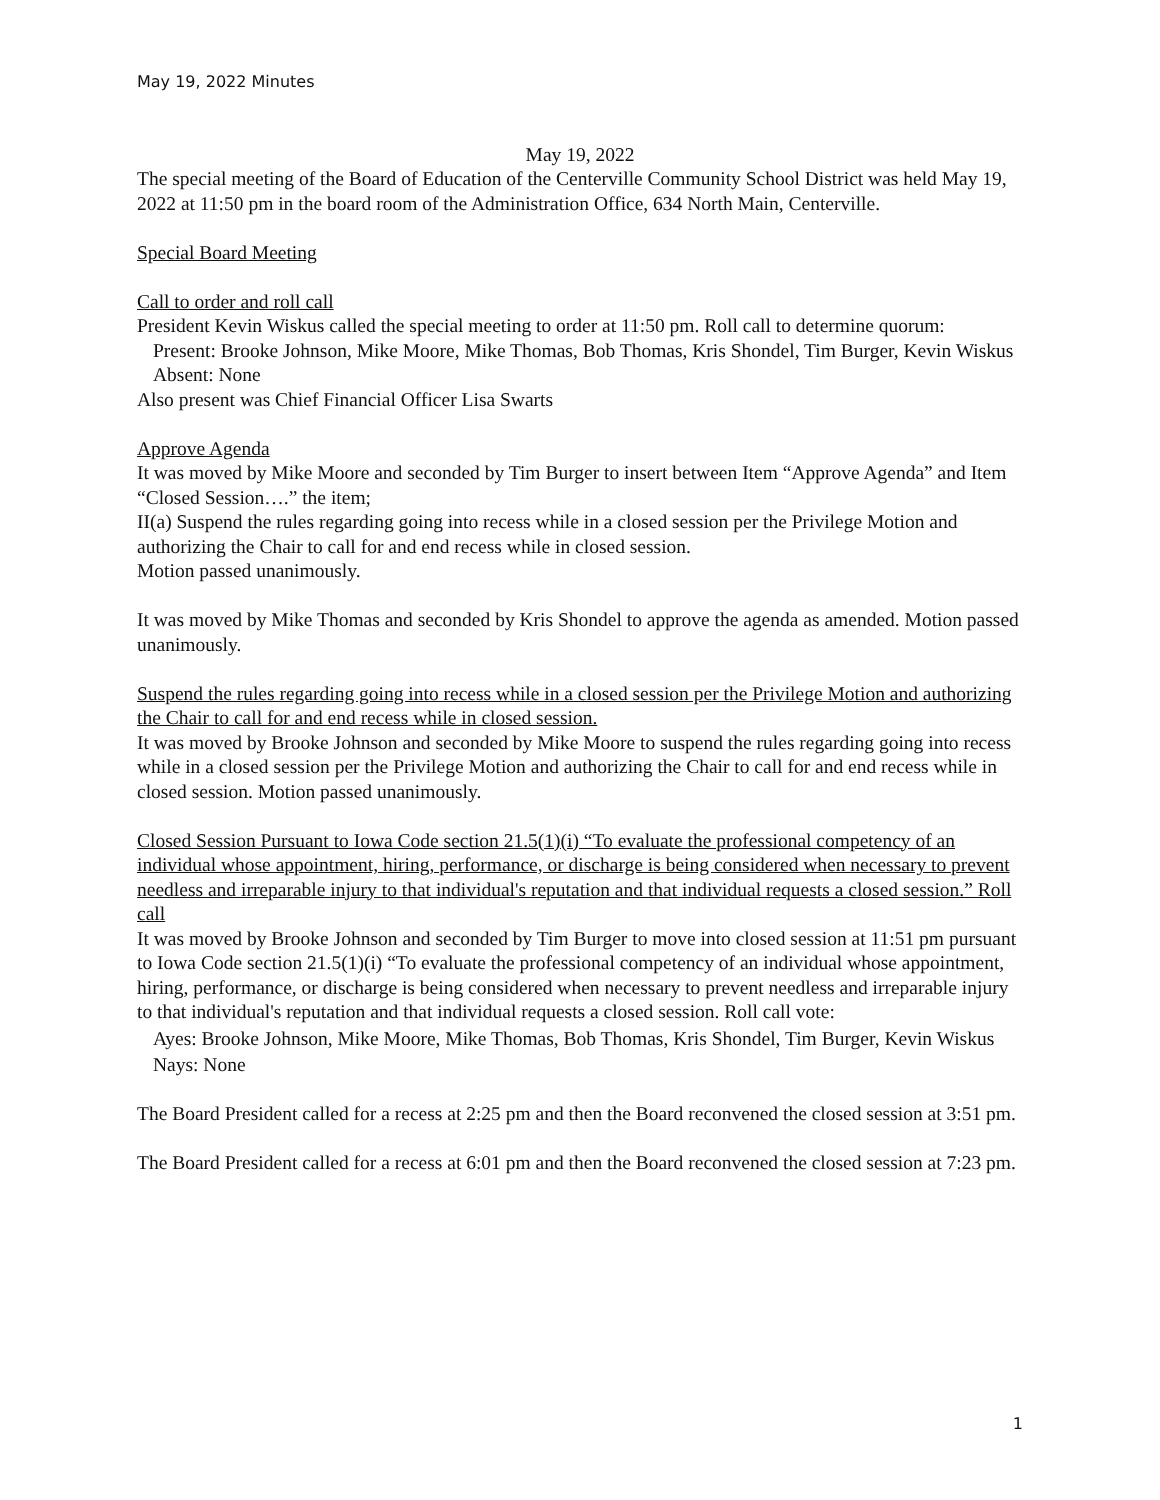May 19, 2022 Minutes
May 19, 2022
The special meeting of the Board of Education of the Centerville Community School District was held May 19, 2022 at 11:50 pm in the board room of the Administration Office, 634 North Main, Centerville.
Special Board Meeting
Call to order and roll call
President Kevin Wiskus called the special meeting to order at 11:50 pm. Roll call to determine quorum:
Present: Brooke Johnson, Mike Moore, Mike Thomas, Bob Thomas, Kris Shondel, Tim Burger, Kevin Wiskus
Absent: None
Also present was Chief Financial Officer Lisa Swarts
Approve Agenda
It was moved by Mike Moore and seconded by Tim Burger to insert between Item “Approve Agenda” and Item “Closed Session….” the item;
II(a) Suspend the rules regarding going into recess while in a closed session per the Privilege Motion and authorizing the Chair to call for and end recess while in closed session.
Motion passed unanimously.
It was moved by Mike Thomas and seconded by Kris Shondel to approve the agenda as amended. Motion passed unanimously.
Suspend the rules regarding going into recess while in a closed session per the Privilege Motion and authorizing the Chair to call for and end recess while in closed session.
It was moved by Brooke Johnson and seconded by Mike Moore to suspend the rules regarding going into recess while in a closed session per the Privilege Motion and authorizing the Chair to call for and end recess while in closed session. Motion passed unanimously.
Closed Session Pursuant to Iowa Code section 21.5(1)(i) “To evaluate the professional competency of an individual whose appointment, hiring, performance, or discharge is being considered when necessary to prevent needless and irreparable injury to that individual's reputation and that individual requests a closed session.” Roll call
It was moved by Brooke Johnson and seconded by Tim Burger to move into closed session at 11:51 pm pursuant to Iowa Code section 21.5(1)(i) “To evaluate the professional competency of an individual whose appointment, hiring, performance, or discharge is being considered when necessary to prevent needless and irreparable injury to that individual's reputation and that individual requests a closed session. Roll call vote:
Ayes: Brooke Johnson, Mike Moore, Mike Thomas, Bob Thomas, Kris Shondel, Tim Burger, Kevin Wiskus
Nays: None
The Board President called for a recess at 2:25 pm and then the Board reconvened the closed session at 3:51 pm.
The Board President called for a recess at 6:01 pm and then the Board reconvened the closed session at 7:23 pm.
1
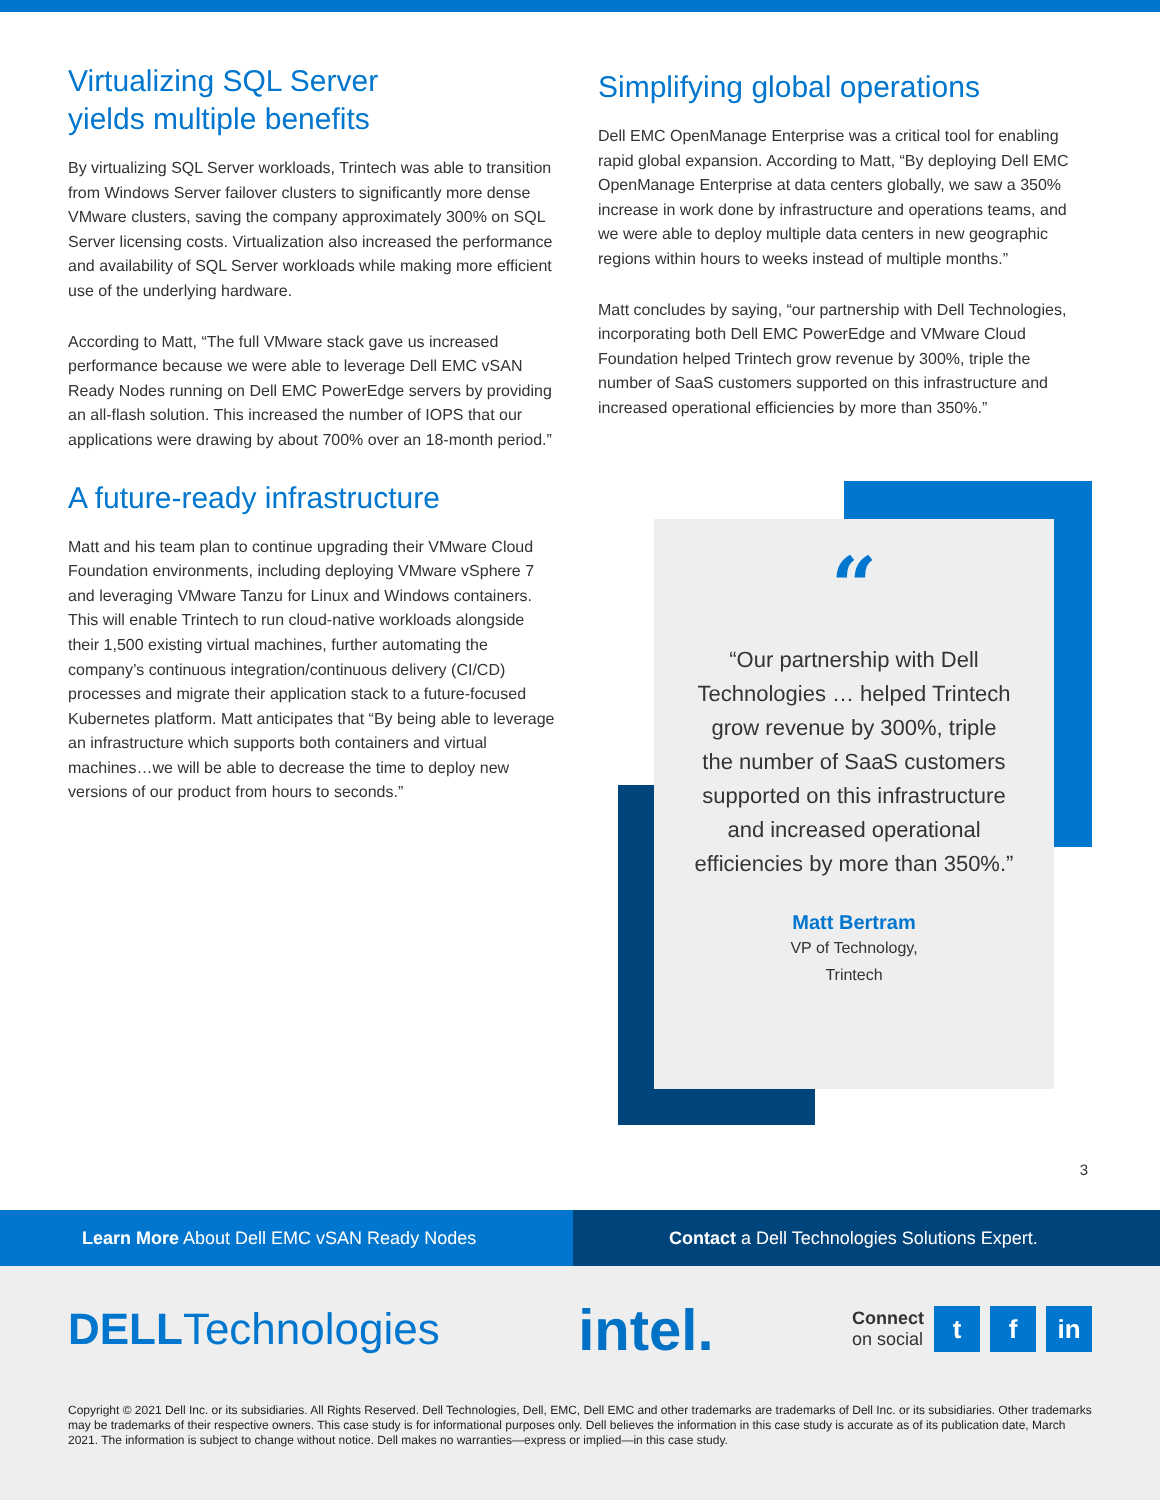Virtualizing SQL Server
yields multiple benefits
By virtualizing SQL Server workloads, Trintech was able to transition from Windows Server failover clusters to significantly more dense VMware clusters, saving the company approximately 300% on SQL Server licensing costs. Virtualization also increased the performance and availability of SQL Server workloads while making more efficient use of the underlying hardware.
According to Matt, “The full VMware stack gave us increased performance because we were able to leverage Dell EMC vSAN Ready Nodes running on Dell EMC PowerEdge servers by providing an all-flash solution. This increased the number of IOPS that our applications were drawing by about 700% over an 18-month period.”
A future-ready infrastructure
Matt and his team plan to continue upgrading their VMware Cloud Foundation environments, including deploying VMware vSphere 7 and leveraging VMware Tanzu for Linux and Windows containers. This will enable Trintech to run cloud-native workloads alongside their 1,500 existing virtual machines, further automating the company’s continuous integration/continuous delivery (CI/CD) processes and migrate their application stack to a future-focused Kubernetes platform. Matt anticipates that “By being able to leverage an infrastructure which supports both containers and virtual machines…we will be able to decrease the time to deploy new versions of our product from hours to seconds.”
Simplifying global operations
Dell EMC OpenManage Enterprise was a critical tool for enabling rapid global expansion. According to Matt, “By deploying Dell EMC OpenManage Enterprise at data centers globally, we saw a 350% increase in work done by infrastructure and operations teams, and we were able to deploy multiple data centers in new geographic regions within hours to weeks instead of multiple months.”
Matt concludes by saying, “our partnership with Dell Technologies, incorporating both Dell EMC PowerEdge and VMware Cloud Foundation helped Trintech grow revenue by 300%, triple the number of SaaS customers supported on this infrastructure and increased operational efficiencies by more than 350%.”
“
“Our partnership with Dell Technologies … helped Trintech grow revenue by 300%, triple the number of SaaS customers supported on this infrastructure and increased operational efficiencies by more than 350%.”
Matt Bertram
VP of Technology,
Trintech
3
Learn More About Dell EMC vSAN Ready Nodes
Contact a Dell Technologies Solutions Expert.
DELLTechnologies
intel.
Connect
on social
t f in
Copyright © 2021 Dell Inc. or its subsidiaries. All Rights Reserved. Dell Technologies, Dell, EMC, Dell EMC and other trademarks are trademarks of Dell Inc. or its subsidiaries. Other trademarks may be trademarks of their respective owners. This case study is for informational purposes only. Dell believes the information in this case study is accurate as of its publication date, March 2021. The information is subject to change without notice. Dell makes no warranties—express or implied—in this case study.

Work task: Transcribe the listing exactly; skip the pictures.

Response to this exercise:
May 19, 2022 Minutes
May 19, 2022
The special meeting of the Board of Education of the Centerville Community School District was held May 19, 2022 at 11:50 pm in the board room of the Administration Office, 634 North Main, Centerville.
Special Board Meeting
Call to order and roll call
President Kevin Wiskus called the special meeting to order at 11:50 pm. Roll call to determine quorum:
Present: Brooke Johnson, Mike Moore, Mike Thomas, Bob Thomas, Kris Shondel, Tim Burger, Kevin Wiskus
Absent: None
Also present was Chief Financial Officer Lisa Swarts
Approve Agenda
It was moved by Mike Moore and seconded by Tim Burger to insert between Item “Approve Agenda” and Item “Closed Session….” the item;
II(a) Suspend the rules regarding going into recess while in a closed session per the Privilege Motion and authorizing the Chair to call for and end recess while in closed session.
Motion passed unanimously.
It was moved by Mike Thomas and seconded by Kris Shondel to approve the agenda as amended. Motion passed unanimously.
Suspend the rules regarding going into recess while in a closed session per the Privilege Motion and authorizing the Chair to call for and end recess while in closed session.
It was moved by Brooke Johnson and seconded by Mike Moore to suspend the rules regarding going into recess while in a closed session per the Privilege Motion and authorizing the Chair to call for and end recess while in closed session. Motion passed unanimously.
Closed Session Pursuant to Iowa Code section 21.5(1)(i) “To evaluate the professional competency of an individual whose appointment, hiring, performance, or discharge is being considered when necessary to prevent needless and irreparable injury to that individual's reputation and that individual requests a closed session.” Roll call
It was moved by Brooke Johnson and seconded by Tim Burger to move into closed session at 11:51 pm pursuant to Iowa Code section 21.5(1)(i) “To evaluate the professional competency of an individual whose appointment, hiring, performance, or discharge is being considered when necessary to prevent needless and irreparable injury to that individual's reputation and that individual requests a closed session. Roll call vote:
Ayes: Brooke Johnson, Mike Moore, Mike Thomas, Bob Thomas, Kris Shondel, Tim Burger, Kevin Wiskus
Nays: None
The Board President called for a recess at 2:25 pm and then the Board reconvened the closed session at 3:51 pm.
The Board President called for a recess at 6:01 pm and then the Board reconvened the closed session at 7:23 pm.
1
Virtualizing SQL Server
yields multiple benefits
By virtualizing SQL Server workloads, Trintech was able to transition from Windows Server failover clusters to significantly more dense VMware clusters, saving the company approximately 300% on SQL Server licensing costs. Virtualization also increased the performance and availability of SQL Server workloads while making more efficient use of the underlying hardware.
According to Matt, “The full VMware stack gave us increased performance because we were able to leverage Dell EMC vSAN Ready Nodes running on Dell EMC PowerEdge servers by providing an all-flash solution. This increased the number of IOPS that our applications were drawing by about 700% over an 18-month period.”
A future-ready infrastructure
Matt and his team plan to continue upgrading their VMware Cloud Foundation environments, including deploying VMware vSphere 7 and leveraging VMware Tanzu for Linux and Windows containers. This will enable Trintech to run cloud-native workloads alongside their 1,500 existing virtual machines, further automating the company’s continuous integration/continuous delivery (CI/CD) processes and migrate their application stack to a future-focused Kubernetes platform. Matt anticipates that “By being able to leverage an infrastructure which supports both containers and virtual machines…we will be able to decrease the time to deploy new versions of our product from hours to seconds.”
Simplifying global operations
Dell EMC OpenManage Enterprise was a critical tool for enabling rapid global expansion. According to Matt, “By deploying Dell EMC OpenManage Enterprise at data centers globally, we saw a 350% increase in work done by infrastructure and operations teams, and we were able to deploy multiple data centers in new geographic regions within hours to weeks instead of multiple months.”
Matt concludes by saying, “our partnership with Dell Technologies, incorporating both Dell EMC PowerEdge and VMware Cloud Foundation helped Trintech grow revenue by 300%, triple the number of SaaS customers supported on this infrastructure and increased operational efficiencies by more than 350%.”
“
“Our partnership with Dell Technologies … helped Trintech grow revenue by 300%, triple the number of SaaS customers supported on this infrastructure and increased operational efficiencies by more than 350%.”
Matt Bertram
VP of Technology,
Trintech
3
Learn More About Dell EMC vSAN Ready Nodes
Contact a Dell Technologies Solutions Expert.
DELLTechnologies
intel.
Connect
on social
t f in
Copyright © 2021 Dell Inc. or its subsidiaries. All Rights Reserved. Dell Technologies, Dell, EMC, Dell EMC and other trademarks are trademarks of Dell Inc. or its subsidiaries. Other trademarks may be trademarks of their respective owners. This case study is for informational purposes only. Dell believes the information in this case study is accurate as of its publication date, March 2021. The information is subject to change without notice. Dell makes no warranties—express or implied—in this case study.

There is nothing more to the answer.